Two men stand forth above all others in Chinese Communism. Both would be remarkable individuals in any historical setting. Their partnership has led them to be described by one hyphenated phrase: Chu-Mao: Chu Tê and Mao Tse-tung. Chu Tê, the military genius of Chinese Communism, was born of a gentry family in Szechuan, and attended the Yünnan Military Academy at the time that Chiang was in Japan; he entered the years of his early maturity as an aide to a provincial tuchün. According to Edgar Snow, he was at this time sunk in vice, enjoying wealth, opium-smoking, a harem, and the amenities of a war-lord existence.[6] Chu felt an urge within himself to escape this rut. He abandoned his worthless existence, leaving his harem provided for, and went to the coast, where he could become acquainted with the revolutionary movement. On the way he broke himself of the drug habit. He went to Europe, living in France and Germany, and in the latter country joined the Chinese Communist branch established among the students. He returned in 1926 during the Great Revolution, and served as political officer in the Kuomintang forces. Later he was instrumental in the creation of the Chinese Soviet Republic, and was the prime military leader of the Communist forces in the long civil war. He led the trek to the Northwest, and is esteemed as a military hero of Arthurian proportions. Friendly, candid, interested in specific tasks, he is characteristic of the superb leadership which preserved Communism in China. He is the only Chinese military leader who was not defeated by Chiang, although Chiang pursued him six thousand miles. Major Evans Carlson, the American Marine officer, compares him with Robert E. Lee, U. S. Grant, and Abraham Lincoln—drawing on the best features of each for the purpose.[7]

Mao Tse-tung was born in Hunan in 1893 of a well-to-do farmer family. His autobiography, dictated to Edgar Snow, is a classic of Western literature on China.[8] His history was that of many other restless young Chinese intellectuals, struggling for education amidst turmoil, and adjusting their sense of values to the chaotic early Republic. He was caught up by the Marxism of the literary Renaissance after 1917, served in the Kuomintang during the Great Revolution, and worked as head of the All-China Peasants Union. During the Soviet period, in which he first became a colleague of Chu Tê, he stood forth as the chief political leader. He and Chu between them formed a team to rival Generalissimo Chiang, although Mao shared his political leadership with various others, particularly Chang Kuo-tao. Mao is an expert dialectician, skilled in rationalizing the policies of the Communist International, and keenly critical within the limits of his Marxian orthodoxy. Less genial than Chu Tê, he is nevertheless an inspiring leader. His political skill, in following the lurches and shifts of the Stalin party line while simultaneously leading an enormous Chinese peasant revolt, is monumental. His earlier rivals and colleagues are in most cases dead or forgotten. He survived both ideological and practical ordeals.

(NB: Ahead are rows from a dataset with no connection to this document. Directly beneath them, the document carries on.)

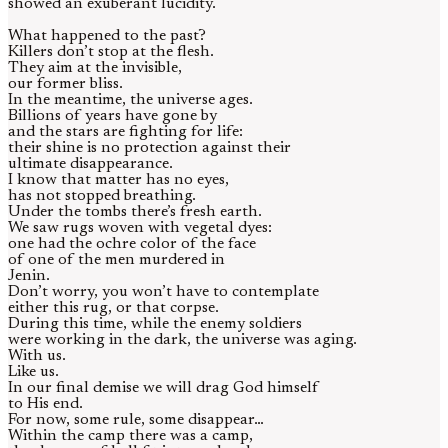
showed an exuberant lucidity.
What happened to the past?
Killers don’t stop at the flesh.
They aim at the invisible,
our former bliss.
In the meantime, the universe ages.
Billions of years have gone by
and the stars are fighting for life:
their shine is no protection against their
ultimate disappearance.
I know that matter has no eyes,
has not stopped breathing.
Under the tombs there’s fresh earth.
We saw rugs woven with vegetal dyes:
one had the ochre color of the face
of one of the men murdered in
Jenin.
Don’t worry, you won’t have to contemplate
either this rug, or that corpse.
During this time, while the enemy soldiers
were working in the dark, the universe was aging.
With us.
Like us.
In our final demise we will drag God himself
to His end.
For now, some rule, some disappear…
Within the camp there was a camp,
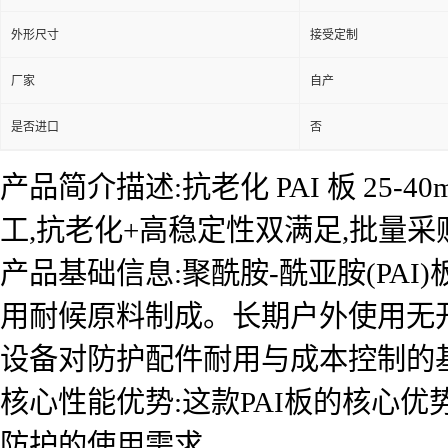
外形尺寸
接受定制
厂家
自产
是否进口
否
产品简介描述:抗老化 PAI 板 2
工,抗老化+高稳定性双满足,批量采
产品基础信息:聚酰胺-酰亚胺(PAI)
用耐候原料制成。长期户外使用无开
设备对防护配件耐用与成本控制的
核心性能优势:这款PAI板的核心优
防护的使用需求。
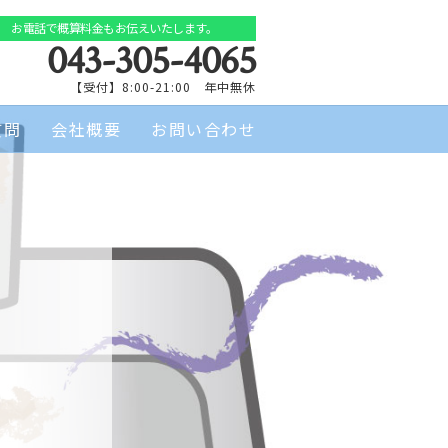
お電話で概算料金もお伝えいたします。
043-305-4065
【受付】8:00-21:00 年中無休
質問
会社概要
お問い合わせ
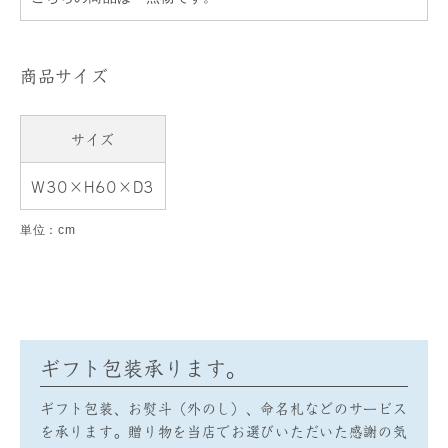
商品サイズ
サイズ
W30×H60×D3
単位：cm
ギフト包装承ります。
ギフト包装、お熨斗（外のし）、命名札などのサービス
を承ります。贈り物を当店でお選びいただいた感謝の気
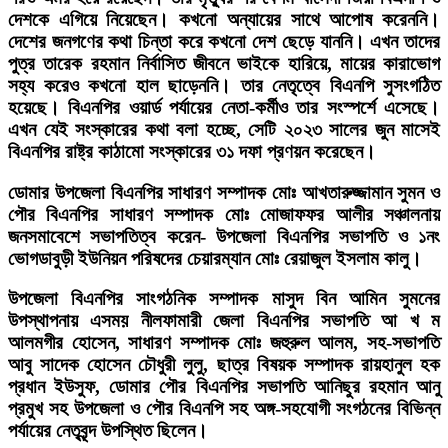
দেশকে এগিয়ে নিয়েছেন। কখনো অন্যায়ের সাথে আপোষ করেননি।
দেশের জনগণের কথা চিন্তা করে কখনো দেশ ছেড়ে যাননি। এখন তাদের
পুত্র তারেক রহমান নির্বাসিত জীবনে ভাইকে হারিয়ে, মায়ের কারাভোগ
সহ্য করেও কখনো হাল ছাড়েননি। তার নেতৃত্বে বিএনপি সুসংগঠিত
হয়েছে। বিএনপির ওয়ার্ড পর্যায়ের নেতা-কর্মীও তার সংস্পর্শে এসেছে।
এখন যেই সংস্কারের কথা বলা হচ্ছে, সেটি ২০২৩ সালের জুন মাসেই
বিএনপির রাষ্ট্র কাঠামো সংস্কারের ৩১ দফা প্রণয়ন করেছেন।
ডোমার উপজেলা বিএনপির সাধারণ সম্পাদক মোঃ আখতারুজ্জামান সুমন ও
পৌর বিএনপির সাধারণ সম্পাদক মোঃ মোজাফফর আলীর সঞ্চালনায়
জনসমাবেশে সভাপতিত্ব করেন- উপজেলা বিএনপির সভাপতি ও ১নং
ভোগডাবুড়ী ইউনিয়ন পরিষদের চেয়ারম্যান মোঃ রেয়াজুল ইসলাম কালু।
উপজেলা বিএনপির সাংগঠনিক সম্পাদক মাসুদ বিন আমিন সুমনের
উপস্থাপনায় এসময় নীলফামারী জেলা বিএনপির সভাপতি আ খ ম
আলমগীর হোসেন, সাধারণ সম্পাদক মোঃ জহুরুল আলম, সহ-সভাপতি
আবু সাদেক হোসেন চৌধুরী লুলু, ছাত্র বিষয়ক সম্পাদক রায়হানুল হক
প্রধান ইউসুফ, ডোমার পৌর বিএনপির সভাপতি আনিছুর রহমান আনু
প্রমুখ সহ উপজেলা ও পৌর বিএনপি সহ অঙ্গ-সহযোগী সংগঠনের বিভিন্ন
পর্যায়ের নেতৃবৃন্দ উপস্থিত ছিলেন।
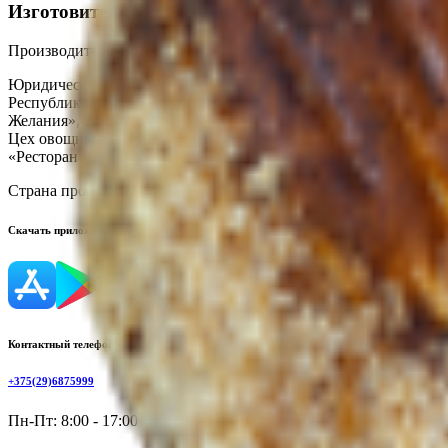
Изготовитель
Производитель:
ООО «Торговая сеть «Продмир»
Юридический адрес:
Кондитерский цех «Три желания», 247210,
Республика Беларусь, ул. К.Маркса, 2г; Цех мясных полуфабри
Желания», 247210, Республика Беларусь. Гомельская обл., г. Жл
Цех овощных полуфабрикатов, Республика Беларусь, Гомельская 
«Ресторан R&B Crash», Республика Беларусь, Гомельская обл., 
Страна производства:
Республика Беларусь
Скачать приложение
Контактный телефон
+375(29)6875999
Пн-Пт: 8:00 - 17:00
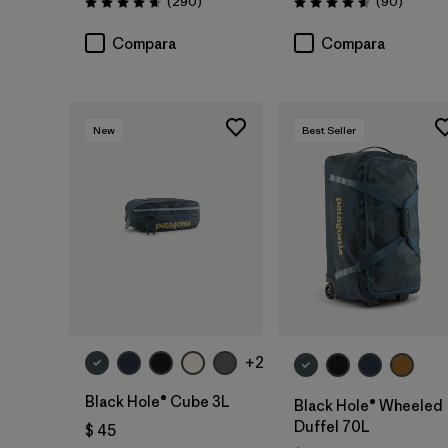
Comentarios
Comenta
(290
)
(90
)
Valoración: 4.7 / 5
Valoración: 4.6 / 5
Compara
Compara
New
Best Seller
Agregar a la
Agregar a la
Bolsa
Bolsa
+2
Black Hole® Cube 3L
Black Hole® Wheeled
Duffel 70L
$ 45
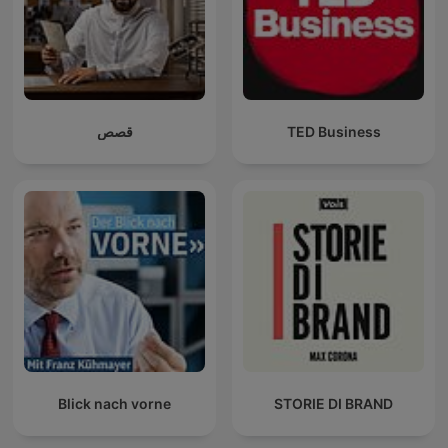
قصص
TED Business
Blick nach vorne
STORIE DI BRAND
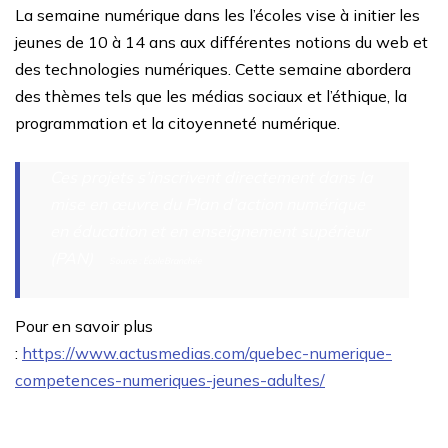
La semaine numérique dans les l’écoles
vise à initier les
jeunes de 10 à 14 ans aux différentes notions du web et
des technologies numériques. Cette semaine abordera
des thèmes tels que les médias sociaux et l’éthique, la
programmation et la citoyenneté numérique.
Ces projets s’inscrivent directement dans la
mise en œuvre du Plan d’action numérique
en éducation et en enseignement supérieur
(PAN)
Source : É
cole
Branchée
Pour en savoir plus
:
https://www.actusmedias.com/quebec-numerique-
competences-numeriques-jeunes-adultes/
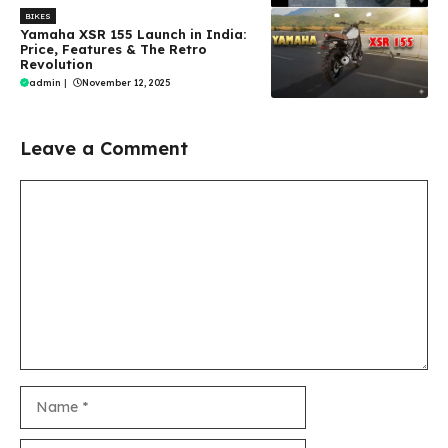
BIKES
Yamaha XSR 155 Launch in India:
Price, Features & The Retro
Revolution
admin
|
November 12, 2025
Leave a Comment
Comment
Name
Email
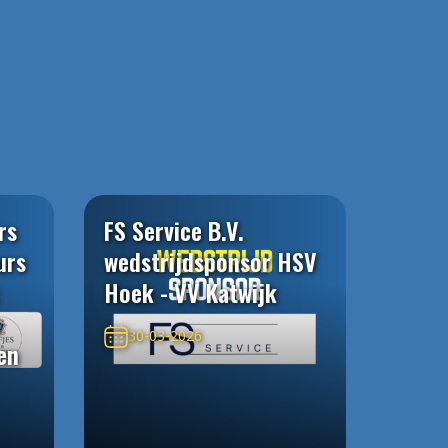
rs
FS Service B.V.
urs
wedstrijdsponsor HSV
Hoek - VV Katwijk
n
30-03-2026
en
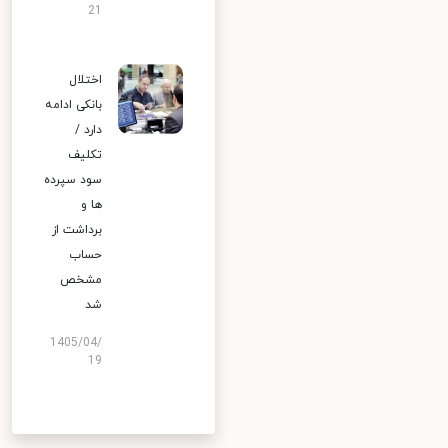
21
اختلال
بانکی ادامه
دارد /
تکلیف
سود سپرده
ها و
برداشت از
حساب
مشخص
شد
1405/04/
19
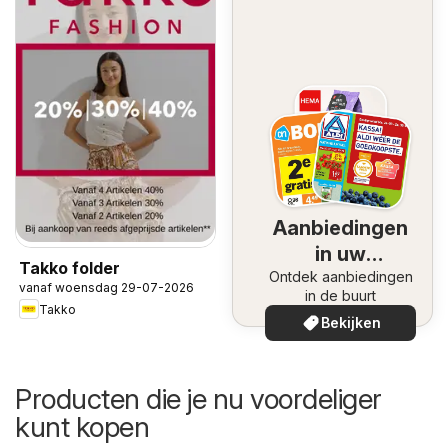
Aanbiedingen
in uw
Takko folder
Ontdek aanbiedingen
omgeving
vanaf woensdag 29-07-2026
in de buurt
Takko
Bekijken
Producten die je nu voordeliger
kunt kopen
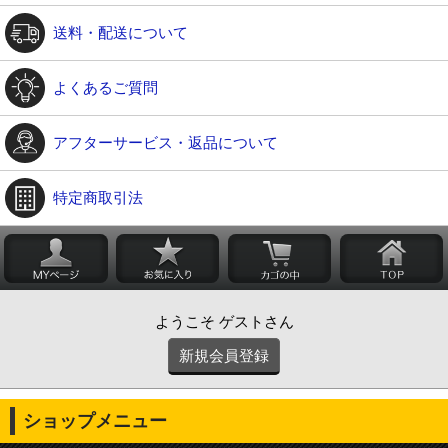
送料・配送について
よくあるご質問
アフターサービス・返品について
特定商取引法
ようこそ ゲストさん
新規会員登録
ショップメニュー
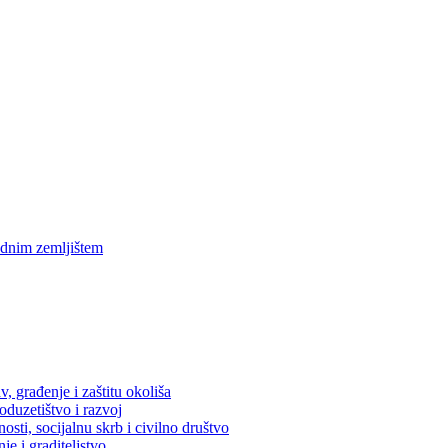
ednim zemljištem
, građenje i zaštitu okoliša
oduzetištvo i razvoj
osti, socijalnu skrb i civilno društvo
je i graditeljstvo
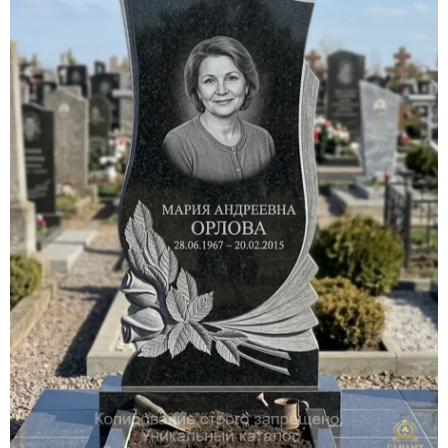
Участникам СВО
Памятники из гранита
Памятники из мрамора
Элитные памятники
Резные памятники
Мемориальные комплексы
Памятники с полноформатным фото
Склеп
Cкульптуры ангел
Детские памятники
Памятники Мусульманские
Памятники Армянские
Европейские памятники
Памятники "Клипарт"
Семейные памятники ( памятники на двоих )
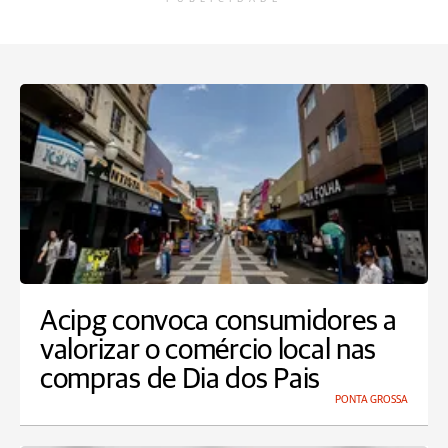
Acipg convoca consumidores a
valorizar o comércio local nas
compras de Dia dos Pais
PONTA GROSSA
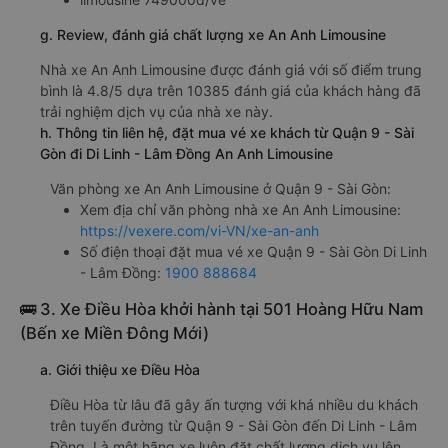
g. Review, đánh giá chất lượng xe An Anh Limousine
Nhà xe An Anh Limousine được đánh giá với số điểm trung
bình là 4.8/5 dựa trên 10385 đánh giá của khách hàng đã
trải nghiệm dịch vụ của nhà xe này.
h. Thông tin liên hệ, đặt mua vé xe khách từ Quận 9 - Sài
Gòn đi Di Linh - Lâm Đồng An Anh Limousine
Văn phòng xe An Anh Limousine ở Quận 9 - Sài Gòn:
Xem địa chỉ văn phòng nhà xe An Anh Limousine:
https://vexere.com/vi-VN/xe-an-anh
Số điện thoại đặt mua vé xe Quận 9 - Sài Gòn Di Linh
- Lâm Đồng:
1900 888684
🚌 3. Xe Điều Hòa khởi hành tại 501 Hoàng Hữu Nam
(Bến xe Miền Đông Mới)
a. Giới thiệu xe Điều Hòa
Điều Hòa từ lâu đã gây ấn tượng với khá nhiều du khách
trên tuyến đường từ Quận 9 - Sài Gòn đến Di Linh - Lâm
Đồng. Là một hãng xe luôn đặt chất lượng dịch vụ lên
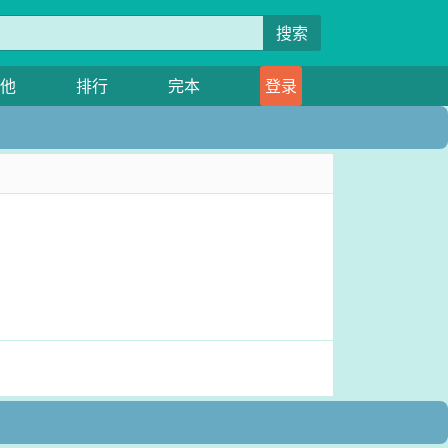
搜索
他
排行
完本
登录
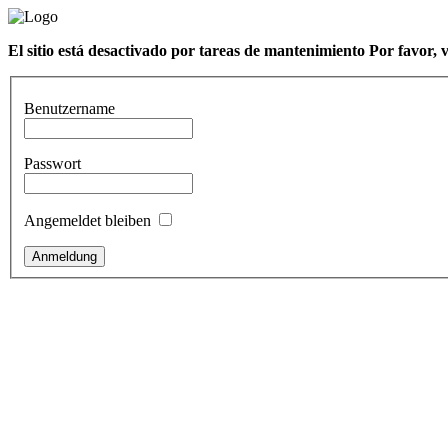
El sitio está desactivado por tareas de mantenimiento Por favor, 
Benutzername
Passwort
Angemeldet bleiben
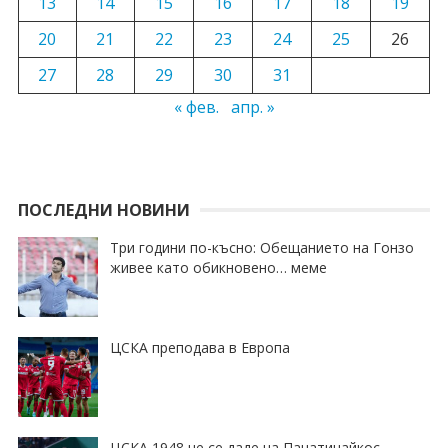
13
14
15
16
17
18
19
20
21
22
23
24
25
26
27
28
29
30
31
« фев.
апр. »
ПОСЛЕДНИ НОВИНИ
Три години по-късно: Обещанието на Гонзо
живее като обикновено… меме
ЦСКА преподава в Европа
ЦСКА 1948 не се даде на Панатинайкос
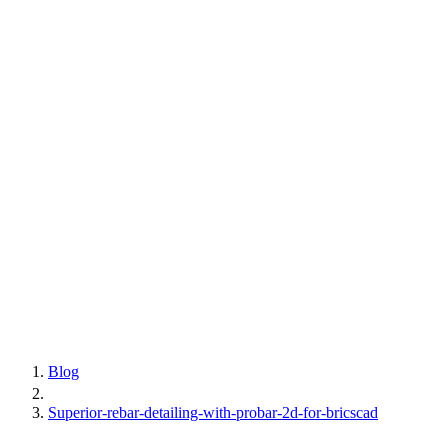
Blog
Superior-rebar-detailing-with-probar-2d-for-bricscad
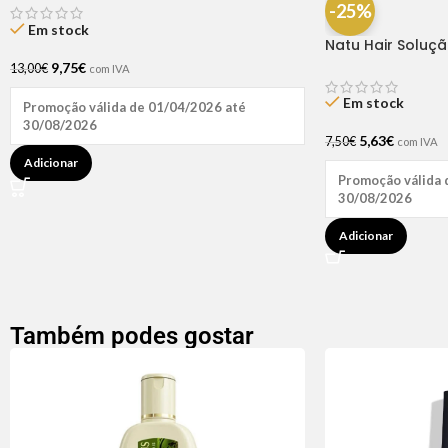
-25%
Em stock
Natu Hair Soluç
60ml
9,75
€
13,00
€
com IVA
Em stock
Promoção válida de 01/04/2026 até
30/08/2026
5,63
€
7,50
€
com IVA
Adicionar
Promoção válida 
30/08/2026
Adicionar
Também podes gostar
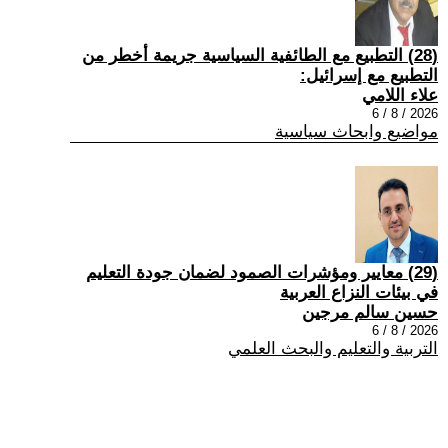
(28) التطبيع مع الطائفية السياسية جريمة أخطر من
التطبيع مع إسرائيل:
علاء اللامي
2026 / 8 / 6
مواضيع وابحاث سياسية
(29) معايير ومؤشرات الصمود لضمان جودة التعليم
في بيئات النزاع العربية
حسين سالم مرجين
2026 / 8 / 6
التربية والتعليم والبحث العلمي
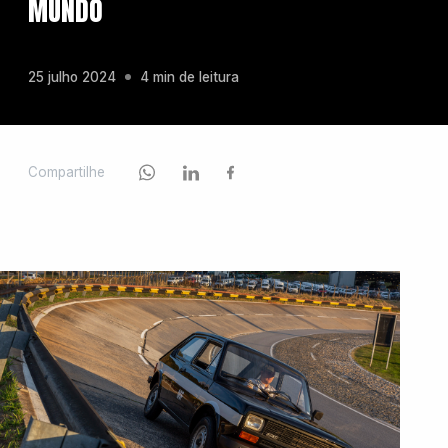
MUNDO
Chevrolet
25 julho 2024
4 min de leitura
Fiat
Compartilhe
Ford
GWM
Honda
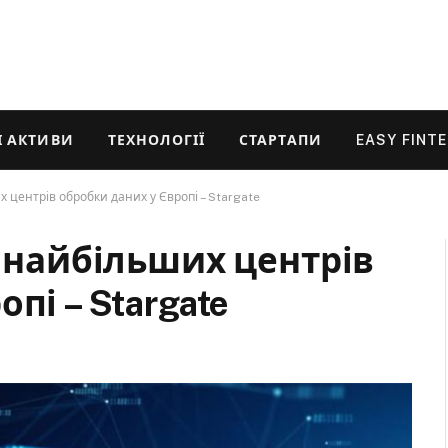
 АКТИВИ
ТЕХНОЛОГІЇ
СТАРТАПИ
EASY FINT
х центрів обробки даних у Європі – Stargate
з найбільших центрів
пі – Stargate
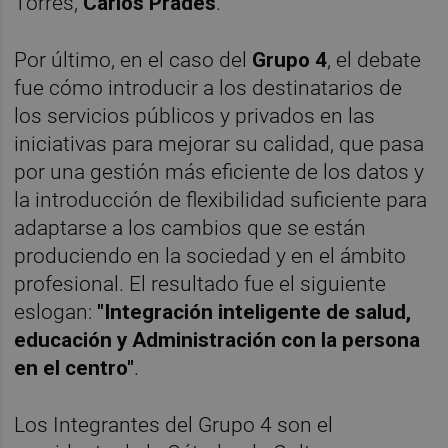
Torres,
Carlos Prades
.
Por último, en el caso del
Grupo 4
, el debate
fue cómo introducir a los destinatarios de
los servicios públicos y privados en las
iniciativas para mejorar su calidad, que pasa
por una gestión más eficiente de los datos y
la introducción de flexibilidad suficiente para
adaptarse a los cambios que se están
produciendo en la sociedad y en el ámbito
profesional. El resultado fue el siguiente
eslogan:
"Integración inteligente de salud,
educación y Administración con la persona
en el centro"
.
Los Integrantes del Grupo 4 son el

A third Communist leader, Chou En-lai, is of importance because he acts as liaison officer between the National Government and the Frontier Area. The Communist quasi-legation in Chungking is maintained as a purchasing and communications office of the Eighteenth Army Corps (formerly Eighth Route Army). Chou, who studied abroad in Japan, France, and Germany, served at the Whampoa academy under Chiang, and in the period of civil war he was one of the chief political officers, twice Chinese Communist delegate to Moscow. He is an old acquaintance of many Kuomintang leaders from Chiang on down, and appears to be one of the most successful diplomats in the world. Despite acrimony from secondary leaders on both sides, Chiang and Mao seek to maintain their alliance against Japan, and Chou is their chief intermediary. At Chungking he is seconded by the alert, brilliant Ch'in Po-k'u, a veteran of Communist political-bureau work.